• How to complete this task
Omit the pictures. Print each entry below exactly.

• Data
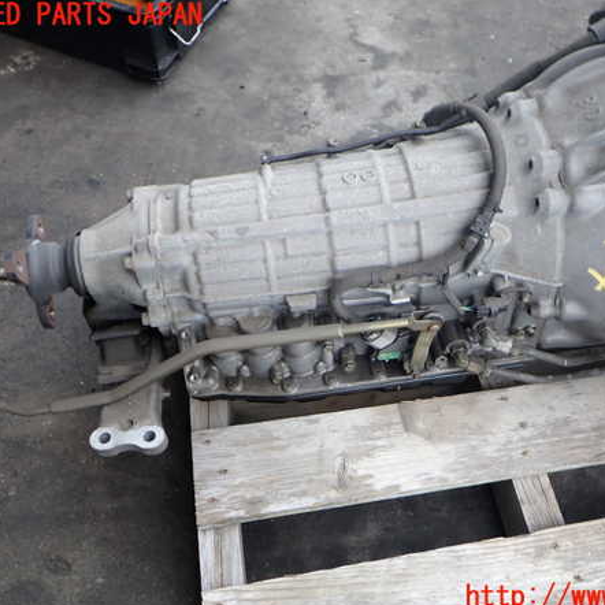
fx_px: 712
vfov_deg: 46.0
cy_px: 307
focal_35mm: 36
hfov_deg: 45.8
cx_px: 364
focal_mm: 5.4
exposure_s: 1/200
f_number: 2.3
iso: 100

• Exercise answer
fx_px: 712
vfov_deg: 46.0
cy_px: 307
focal_35mm: 36
hfov_deg: 45.8
cx_px: 364
focal_mm: 5.4
exposure_s: 1/200
f_number: 2.3
iso: 100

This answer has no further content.